Spillover allows data that is being sent to a full pool to be diverted to an alternate pool. Spillover is enabled by default on clusters that have more than one pool. If you have a SmartPools license on the cluster, you can disable Spillover. However, it is recommended that you keep Spillover enabled. If a pool is full and Spillover is disabled, you might get a “no space available” error but still have a large amount of space left on the cluster.

If the cluster is inadvertently configured to allow data writes to the reserved VHS space, the following informational warning will be displayed in the SmartPools WebUI:

There is also no requirement for reserved space for snapshots in OneFS. Snapshots can use as much or little of the available file system space as desirable and necessary.

A snapshot reserve can be configured if preferred, although this will be an accounting reservation rather than a hard limit and is not a recommend best practice. If desired, snapshot reserve can be set via the OneFS command line interface (CLI) by running the ‘isi snapshot settings modify –reserve’ command.

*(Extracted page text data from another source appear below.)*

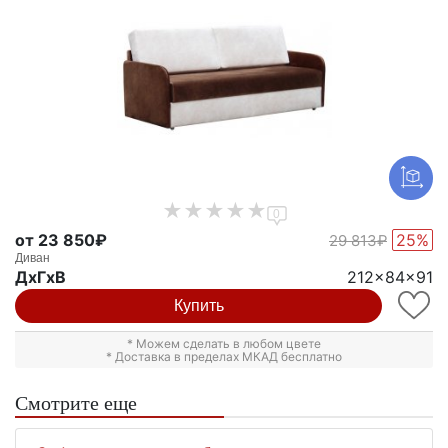
0
от 23 850₽
25%
29 813₽
Диван
ДxГxВ
212x84x91
Купить
* Можем сделать в любом цвете
* Доставка в пределах МКАД бесплатно
Смотрите еще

For example, the following command will set the snapshot reserve to 10%:

# isi snapshot settings modify --reserve 10

It’s worth noting that the snapshot reserve does not constrain the amount of space that snapshots can use on the cluster. Snapshots can consume a greater percentage of storage capacity specified by the snapshot reserve.

Additionally, when using SmartPools, snapshots can be stored on a different node pool or tier than the one the original data resides on.

For example, as above, the snapshots taken on a performance aligned tier can be physically housed on a more cost effective archive tier.